Here is a particularly dishonest portion of Levin's column:
Today, some of us are facing the same dilemma that Lincoln faced: Do you fund the troops fighting a war that you oppose?
I voted against going to war in Iraq; I have consistently challenged the administration's conduct of the war; and I have long fought to change our policy there. But I cannot vote to stop funding the troops while they are in harm's way, conducting dangerous missions such as those recently begun north of Baghdad. .I agree with Lincoln, who decided "that the Administration had done wrong in getting us into the war, but that the Officers and soldiers who went to the field must be supplied and sustained at all events."
(Emphasis supplied.) To describe to you how misleading Levin's quotation is I think we need to be provided a fuller measure of Lincoln's quote, which is from a letter he wrote to Joseph Medill, the publisher of the Chicago Tribune in 1858, when Lincoln was a candidate for the Senate and was being charged with "abandoning the troops" (the more things change the more they stay the same.) This was not Lincoln standing on the floor of the Congress making a speech at the time. This was Lincoln the politician, 10 years later, trying to repel smears against him. And even then, Lincoln was NOT presented with the choices Levin faces. Here is the letter, in pertinent part:
. . . I was in Congress but one term. I was a candidate when war broke out- and then I took the ground, from which I never varied from, that the Administration had done wrong to get us into war, but that the Officers and Soldiers who went into the field must be supplied and sustained at all events. I was elected in August 1846 . . . but did not take my seat until December 1847. In the interval, all the battles had been fought and the war substantially ended though our Army was still in Mexico and the treaty of peace was not finally concluded until May 30, 1848.

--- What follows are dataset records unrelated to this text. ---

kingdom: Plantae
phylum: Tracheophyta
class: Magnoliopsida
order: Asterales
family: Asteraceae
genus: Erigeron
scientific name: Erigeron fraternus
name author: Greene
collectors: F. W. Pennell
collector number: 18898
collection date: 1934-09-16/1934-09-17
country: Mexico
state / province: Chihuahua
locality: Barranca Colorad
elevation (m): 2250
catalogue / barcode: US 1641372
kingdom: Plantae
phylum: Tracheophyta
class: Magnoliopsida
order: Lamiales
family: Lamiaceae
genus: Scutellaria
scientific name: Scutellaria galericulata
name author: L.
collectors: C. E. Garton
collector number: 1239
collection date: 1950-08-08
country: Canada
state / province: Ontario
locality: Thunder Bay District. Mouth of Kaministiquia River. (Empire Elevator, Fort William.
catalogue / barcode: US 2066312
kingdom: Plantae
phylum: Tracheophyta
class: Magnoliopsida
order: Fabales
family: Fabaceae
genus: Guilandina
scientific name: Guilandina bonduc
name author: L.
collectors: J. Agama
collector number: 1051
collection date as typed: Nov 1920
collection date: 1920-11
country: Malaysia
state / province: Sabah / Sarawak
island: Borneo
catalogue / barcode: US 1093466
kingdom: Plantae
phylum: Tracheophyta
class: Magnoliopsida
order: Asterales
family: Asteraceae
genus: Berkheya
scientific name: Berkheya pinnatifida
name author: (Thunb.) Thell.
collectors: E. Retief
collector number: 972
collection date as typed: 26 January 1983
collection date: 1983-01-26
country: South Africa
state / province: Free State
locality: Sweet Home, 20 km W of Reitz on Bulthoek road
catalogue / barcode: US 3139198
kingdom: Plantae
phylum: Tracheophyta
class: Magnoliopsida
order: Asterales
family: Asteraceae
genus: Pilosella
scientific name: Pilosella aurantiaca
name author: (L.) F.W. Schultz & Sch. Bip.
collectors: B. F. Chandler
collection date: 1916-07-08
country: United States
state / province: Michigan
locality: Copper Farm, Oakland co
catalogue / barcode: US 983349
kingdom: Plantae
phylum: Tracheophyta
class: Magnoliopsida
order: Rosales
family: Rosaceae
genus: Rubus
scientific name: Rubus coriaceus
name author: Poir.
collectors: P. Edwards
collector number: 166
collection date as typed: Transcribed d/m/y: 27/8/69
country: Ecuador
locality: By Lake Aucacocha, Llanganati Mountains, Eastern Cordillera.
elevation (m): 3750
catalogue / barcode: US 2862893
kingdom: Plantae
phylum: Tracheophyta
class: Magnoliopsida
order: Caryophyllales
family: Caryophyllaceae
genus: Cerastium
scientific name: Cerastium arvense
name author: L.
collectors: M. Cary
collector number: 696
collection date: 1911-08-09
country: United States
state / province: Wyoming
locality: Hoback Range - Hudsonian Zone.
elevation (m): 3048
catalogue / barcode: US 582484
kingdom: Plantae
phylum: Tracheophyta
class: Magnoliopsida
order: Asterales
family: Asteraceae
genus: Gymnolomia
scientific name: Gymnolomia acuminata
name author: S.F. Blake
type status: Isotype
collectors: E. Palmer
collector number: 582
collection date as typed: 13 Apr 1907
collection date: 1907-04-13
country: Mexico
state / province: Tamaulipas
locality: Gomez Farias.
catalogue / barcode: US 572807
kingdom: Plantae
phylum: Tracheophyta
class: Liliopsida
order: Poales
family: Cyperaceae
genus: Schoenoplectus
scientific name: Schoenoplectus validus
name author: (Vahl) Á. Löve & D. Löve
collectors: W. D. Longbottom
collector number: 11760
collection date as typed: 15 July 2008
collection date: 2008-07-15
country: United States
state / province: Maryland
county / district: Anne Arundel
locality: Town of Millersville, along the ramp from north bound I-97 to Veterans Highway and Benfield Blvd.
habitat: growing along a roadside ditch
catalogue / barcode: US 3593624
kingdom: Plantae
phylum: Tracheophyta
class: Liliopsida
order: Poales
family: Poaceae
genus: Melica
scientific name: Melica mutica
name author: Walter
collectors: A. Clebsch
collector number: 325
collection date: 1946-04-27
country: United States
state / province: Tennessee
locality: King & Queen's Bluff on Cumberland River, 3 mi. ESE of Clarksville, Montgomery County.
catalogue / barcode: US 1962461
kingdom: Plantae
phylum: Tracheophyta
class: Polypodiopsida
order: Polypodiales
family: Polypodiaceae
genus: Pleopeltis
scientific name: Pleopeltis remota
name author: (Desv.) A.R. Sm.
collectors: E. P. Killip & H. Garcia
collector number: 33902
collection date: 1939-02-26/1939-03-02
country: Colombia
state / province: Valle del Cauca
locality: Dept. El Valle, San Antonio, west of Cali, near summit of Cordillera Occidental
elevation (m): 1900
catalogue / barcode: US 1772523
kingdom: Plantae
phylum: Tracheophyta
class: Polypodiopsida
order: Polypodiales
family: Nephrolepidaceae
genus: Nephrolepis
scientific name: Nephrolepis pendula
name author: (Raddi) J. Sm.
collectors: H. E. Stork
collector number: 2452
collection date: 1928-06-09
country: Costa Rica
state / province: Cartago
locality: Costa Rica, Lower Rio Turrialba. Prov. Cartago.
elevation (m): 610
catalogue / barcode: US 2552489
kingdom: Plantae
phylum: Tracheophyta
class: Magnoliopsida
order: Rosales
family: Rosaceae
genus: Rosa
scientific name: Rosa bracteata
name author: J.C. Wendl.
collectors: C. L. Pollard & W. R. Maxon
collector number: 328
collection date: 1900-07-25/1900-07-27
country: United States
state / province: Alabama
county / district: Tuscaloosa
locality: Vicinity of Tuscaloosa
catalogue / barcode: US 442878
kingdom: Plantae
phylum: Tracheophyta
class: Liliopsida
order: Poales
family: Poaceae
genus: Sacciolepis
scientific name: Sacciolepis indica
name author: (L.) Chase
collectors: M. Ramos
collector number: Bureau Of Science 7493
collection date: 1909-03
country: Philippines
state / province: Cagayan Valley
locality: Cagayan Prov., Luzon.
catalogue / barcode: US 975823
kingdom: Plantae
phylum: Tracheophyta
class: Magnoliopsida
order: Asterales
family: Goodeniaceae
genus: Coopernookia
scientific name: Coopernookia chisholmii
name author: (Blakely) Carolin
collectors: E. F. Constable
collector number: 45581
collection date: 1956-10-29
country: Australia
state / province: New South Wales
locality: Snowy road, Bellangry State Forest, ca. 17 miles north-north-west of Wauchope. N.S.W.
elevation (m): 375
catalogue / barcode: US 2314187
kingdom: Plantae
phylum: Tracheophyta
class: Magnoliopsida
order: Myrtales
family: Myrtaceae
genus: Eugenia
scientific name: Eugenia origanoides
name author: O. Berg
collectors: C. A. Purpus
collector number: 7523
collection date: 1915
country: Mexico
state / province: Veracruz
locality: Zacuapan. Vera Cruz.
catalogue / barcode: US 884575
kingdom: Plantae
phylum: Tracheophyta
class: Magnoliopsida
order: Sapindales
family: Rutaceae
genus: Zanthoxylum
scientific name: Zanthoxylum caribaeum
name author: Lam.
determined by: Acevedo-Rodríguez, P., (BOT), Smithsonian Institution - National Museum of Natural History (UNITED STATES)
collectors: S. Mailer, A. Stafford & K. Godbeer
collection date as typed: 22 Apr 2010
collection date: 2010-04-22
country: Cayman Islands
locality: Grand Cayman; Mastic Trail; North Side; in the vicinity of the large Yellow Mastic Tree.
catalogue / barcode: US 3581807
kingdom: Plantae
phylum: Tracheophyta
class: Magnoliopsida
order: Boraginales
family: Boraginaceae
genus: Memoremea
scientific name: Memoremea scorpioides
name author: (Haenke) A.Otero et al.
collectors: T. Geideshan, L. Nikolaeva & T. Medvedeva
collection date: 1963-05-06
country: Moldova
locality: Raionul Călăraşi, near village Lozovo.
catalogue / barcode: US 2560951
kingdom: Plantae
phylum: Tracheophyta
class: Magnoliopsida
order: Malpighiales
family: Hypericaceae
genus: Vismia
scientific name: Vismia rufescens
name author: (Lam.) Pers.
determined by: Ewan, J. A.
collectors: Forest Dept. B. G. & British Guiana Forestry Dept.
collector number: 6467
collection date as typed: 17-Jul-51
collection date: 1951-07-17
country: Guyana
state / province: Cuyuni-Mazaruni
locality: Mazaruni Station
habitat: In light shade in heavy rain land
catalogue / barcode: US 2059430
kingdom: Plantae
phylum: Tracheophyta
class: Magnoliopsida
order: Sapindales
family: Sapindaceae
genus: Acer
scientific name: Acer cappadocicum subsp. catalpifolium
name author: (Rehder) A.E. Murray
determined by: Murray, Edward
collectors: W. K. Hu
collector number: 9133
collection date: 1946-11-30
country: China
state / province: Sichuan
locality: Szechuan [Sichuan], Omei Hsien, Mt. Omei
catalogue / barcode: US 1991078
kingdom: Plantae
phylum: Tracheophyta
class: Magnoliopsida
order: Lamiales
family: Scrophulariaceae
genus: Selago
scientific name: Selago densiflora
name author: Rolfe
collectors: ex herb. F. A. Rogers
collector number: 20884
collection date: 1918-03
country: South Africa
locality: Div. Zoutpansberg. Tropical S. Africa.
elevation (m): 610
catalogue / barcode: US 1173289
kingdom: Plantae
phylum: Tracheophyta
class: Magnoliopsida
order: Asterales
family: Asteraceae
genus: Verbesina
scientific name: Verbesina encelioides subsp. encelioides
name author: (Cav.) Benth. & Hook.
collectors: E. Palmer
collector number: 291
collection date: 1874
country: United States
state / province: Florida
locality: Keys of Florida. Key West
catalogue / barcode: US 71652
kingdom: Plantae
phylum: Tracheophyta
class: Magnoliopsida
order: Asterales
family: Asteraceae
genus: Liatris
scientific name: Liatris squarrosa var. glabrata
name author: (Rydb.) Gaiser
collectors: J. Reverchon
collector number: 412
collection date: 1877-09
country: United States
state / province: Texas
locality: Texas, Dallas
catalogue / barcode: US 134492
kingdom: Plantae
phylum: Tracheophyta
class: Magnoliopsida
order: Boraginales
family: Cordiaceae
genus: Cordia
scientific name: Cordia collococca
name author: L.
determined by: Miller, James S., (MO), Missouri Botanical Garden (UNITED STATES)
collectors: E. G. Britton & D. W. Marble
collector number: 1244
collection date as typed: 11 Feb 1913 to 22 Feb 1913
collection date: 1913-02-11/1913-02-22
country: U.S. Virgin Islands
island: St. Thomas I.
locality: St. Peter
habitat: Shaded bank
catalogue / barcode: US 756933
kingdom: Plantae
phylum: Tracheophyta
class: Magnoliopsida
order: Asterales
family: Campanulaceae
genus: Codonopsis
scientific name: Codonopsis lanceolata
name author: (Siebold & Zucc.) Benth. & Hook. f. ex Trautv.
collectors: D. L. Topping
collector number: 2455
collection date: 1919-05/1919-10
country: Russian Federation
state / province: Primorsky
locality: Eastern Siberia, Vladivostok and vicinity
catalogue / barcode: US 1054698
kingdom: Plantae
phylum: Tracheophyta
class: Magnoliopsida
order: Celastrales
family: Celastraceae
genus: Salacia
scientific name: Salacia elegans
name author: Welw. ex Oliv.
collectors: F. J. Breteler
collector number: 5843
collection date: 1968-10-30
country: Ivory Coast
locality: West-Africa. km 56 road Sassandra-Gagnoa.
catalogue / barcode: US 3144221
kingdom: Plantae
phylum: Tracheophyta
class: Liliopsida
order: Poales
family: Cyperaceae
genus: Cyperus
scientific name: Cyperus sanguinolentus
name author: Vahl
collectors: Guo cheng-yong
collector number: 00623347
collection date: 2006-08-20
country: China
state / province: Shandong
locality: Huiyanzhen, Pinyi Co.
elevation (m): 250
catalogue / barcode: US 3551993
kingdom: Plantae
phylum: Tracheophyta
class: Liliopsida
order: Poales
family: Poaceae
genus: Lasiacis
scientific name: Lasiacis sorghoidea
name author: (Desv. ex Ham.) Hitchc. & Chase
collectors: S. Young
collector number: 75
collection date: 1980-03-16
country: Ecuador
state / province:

. . . [A] man named John Henry was named to fill the vacancy [of the prior Congressman who was holding the seat Lincoln was to win] and so came into Congress before I did. . . . A bill corresponding with great accuracy to that described by the Times [the paper accusing Lincoln of "abandoning the troops"] passed the House of Representatives and was voted against by John Henry. . . .
What do we discern from all this? That this is hardly Lincoln at the height of poltical courage or wisdom. This is Lincoln fighting against a negative political attack 11 years after the fact. It is dishonest of Levin to pretend this was some principled stand Lincoln took. Lincoln himself says he NEVER took office until after the fighting in Mexico was ended! He never faced that hard vote.
But beyond that, Levin is misleading in arguing that a vote in the first year of the war would somehow be equivalent to the situation faced by the Congress today with President Bush. Through the duration of the Mexican War, the congress was in the hands of the pro-Mexican War Democratic Party. The Whigs could do nothing to stop the war. Indeed, the war ended in less than 2 years, ending fomrally in May 1848. As Lincoln wrote, he basically had nothing to vote on.
Lincoln wrote many things at many times about many subjects. I would suggest that people not look too closely at the transcripts of the Lincoln-Douglas debates that occurred on the Southern portion of Illinois. I have said this many times -- Abraham Lincoln was a poltician, doing and saying what politicians have to. Except in moments when they must stand on principle, to achieve their greatness.
Lincoln's moments of political calculation and shrewdness are not to be confused with his moments of greatness.
In this column, Carl Levin shows neither political shrewdness nor greatness. He demonstrates his feet of clay - a lack of political courage and imagination.
It is clear that Carl Levin will never be an extraordinary leader. This is no surprise. But I am surprised that Levin stooped to the misleading tactics of the Right. For this invocation of Lincoln for these disingenuous purpose did not start with Levin. It started on the Right. Levin shames himself by adopting it.